(ENTRIES SHOWN begins)

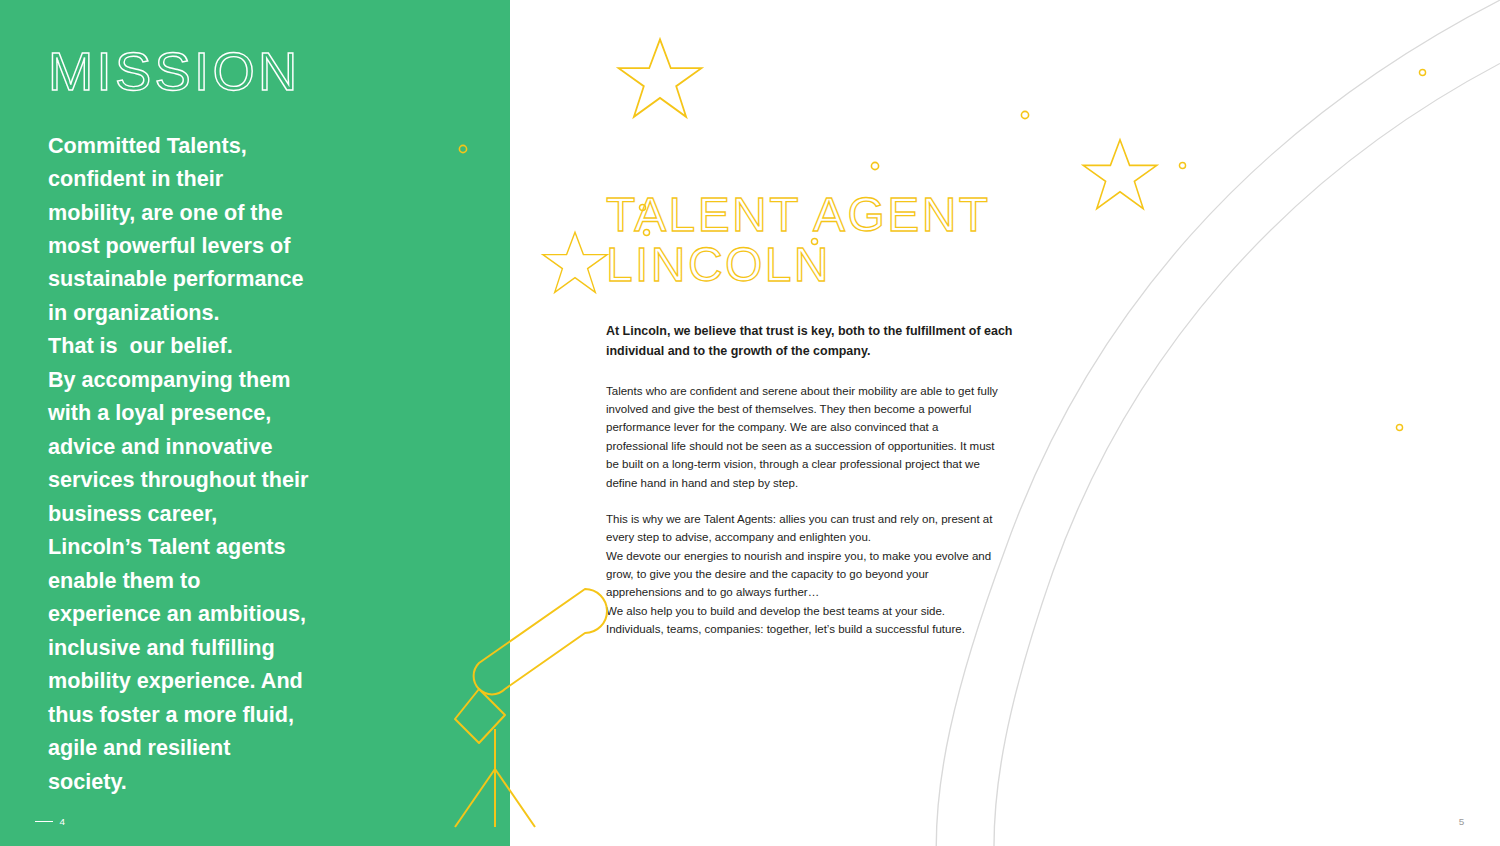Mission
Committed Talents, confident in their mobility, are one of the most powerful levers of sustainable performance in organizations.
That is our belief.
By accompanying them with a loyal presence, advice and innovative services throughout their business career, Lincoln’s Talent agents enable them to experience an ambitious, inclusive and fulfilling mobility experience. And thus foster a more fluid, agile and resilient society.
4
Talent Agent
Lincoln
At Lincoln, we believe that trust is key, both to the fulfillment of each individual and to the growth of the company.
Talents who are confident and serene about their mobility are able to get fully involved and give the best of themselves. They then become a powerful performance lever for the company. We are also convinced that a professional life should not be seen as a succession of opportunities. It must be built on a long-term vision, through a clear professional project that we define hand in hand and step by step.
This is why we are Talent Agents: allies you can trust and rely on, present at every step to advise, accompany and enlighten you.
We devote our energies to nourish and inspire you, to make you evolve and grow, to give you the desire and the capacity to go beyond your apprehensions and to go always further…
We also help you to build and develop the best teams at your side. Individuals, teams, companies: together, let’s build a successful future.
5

(ENTRIES SHOWN ends)
(ENTRIES SHOWN begins)

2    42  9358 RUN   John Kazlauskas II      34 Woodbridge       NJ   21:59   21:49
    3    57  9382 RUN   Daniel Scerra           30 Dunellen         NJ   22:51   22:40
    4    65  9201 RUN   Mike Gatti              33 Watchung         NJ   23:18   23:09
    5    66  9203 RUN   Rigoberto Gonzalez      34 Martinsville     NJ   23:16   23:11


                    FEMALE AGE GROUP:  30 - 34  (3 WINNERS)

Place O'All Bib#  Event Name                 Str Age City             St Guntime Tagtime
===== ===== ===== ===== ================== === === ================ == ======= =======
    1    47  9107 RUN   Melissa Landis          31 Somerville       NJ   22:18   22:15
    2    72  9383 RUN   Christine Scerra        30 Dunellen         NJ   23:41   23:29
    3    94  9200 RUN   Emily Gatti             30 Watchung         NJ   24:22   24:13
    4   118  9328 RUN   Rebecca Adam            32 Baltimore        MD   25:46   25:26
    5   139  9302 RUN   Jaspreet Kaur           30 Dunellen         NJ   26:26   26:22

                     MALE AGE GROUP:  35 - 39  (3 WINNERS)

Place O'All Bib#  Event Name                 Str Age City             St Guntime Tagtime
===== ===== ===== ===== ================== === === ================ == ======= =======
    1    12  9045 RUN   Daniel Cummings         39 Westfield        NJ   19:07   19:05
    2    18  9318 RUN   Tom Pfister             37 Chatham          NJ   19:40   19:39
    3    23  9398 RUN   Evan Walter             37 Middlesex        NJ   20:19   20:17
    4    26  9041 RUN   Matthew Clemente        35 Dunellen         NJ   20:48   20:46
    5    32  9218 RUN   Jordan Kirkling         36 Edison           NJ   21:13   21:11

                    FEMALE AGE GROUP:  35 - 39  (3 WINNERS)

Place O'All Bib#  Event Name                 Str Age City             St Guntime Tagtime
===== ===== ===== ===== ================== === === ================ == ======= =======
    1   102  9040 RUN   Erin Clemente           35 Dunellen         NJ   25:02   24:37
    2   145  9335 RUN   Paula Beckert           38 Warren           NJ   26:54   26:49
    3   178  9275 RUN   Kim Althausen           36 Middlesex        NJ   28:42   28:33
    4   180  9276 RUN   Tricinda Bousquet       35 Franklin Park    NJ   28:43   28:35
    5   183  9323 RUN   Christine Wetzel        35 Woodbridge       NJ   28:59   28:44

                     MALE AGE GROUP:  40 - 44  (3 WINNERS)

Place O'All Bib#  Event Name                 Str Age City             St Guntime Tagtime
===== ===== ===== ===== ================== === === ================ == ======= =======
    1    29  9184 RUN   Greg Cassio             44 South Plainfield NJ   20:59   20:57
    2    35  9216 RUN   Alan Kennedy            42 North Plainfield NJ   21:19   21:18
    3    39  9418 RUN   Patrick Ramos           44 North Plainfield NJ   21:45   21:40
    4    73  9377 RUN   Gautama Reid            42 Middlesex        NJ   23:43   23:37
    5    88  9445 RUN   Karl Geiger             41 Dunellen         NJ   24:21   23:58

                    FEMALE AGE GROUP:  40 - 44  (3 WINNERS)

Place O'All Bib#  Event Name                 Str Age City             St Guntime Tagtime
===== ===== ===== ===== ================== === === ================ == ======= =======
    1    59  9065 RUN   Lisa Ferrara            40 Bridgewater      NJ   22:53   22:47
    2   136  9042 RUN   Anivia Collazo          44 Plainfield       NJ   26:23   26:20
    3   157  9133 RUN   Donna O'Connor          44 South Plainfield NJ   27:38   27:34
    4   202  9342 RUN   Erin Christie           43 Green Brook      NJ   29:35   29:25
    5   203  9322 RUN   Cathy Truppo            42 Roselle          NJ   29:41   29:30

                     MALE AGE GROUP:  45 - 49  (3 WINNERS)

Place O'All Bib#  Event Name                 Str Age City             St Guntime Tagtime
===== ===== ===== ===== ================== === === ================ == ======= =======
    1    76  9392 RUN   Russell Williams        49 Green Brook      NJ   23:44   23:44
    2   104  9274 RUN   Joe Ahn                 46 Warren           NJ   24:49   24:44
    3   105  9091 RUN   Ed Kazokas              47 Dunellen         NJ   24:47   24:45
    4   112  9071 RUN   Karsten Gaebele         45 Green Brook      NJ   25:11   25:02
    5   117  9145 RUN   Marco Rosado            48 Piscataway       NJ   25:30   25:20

(ENTRIES SHOWN ends)

■ **EXERCISE AIM**:
Count lines above with the word "Brook". Give the number only.

■ **SOLUTION TO THIS PROBLEM**:
3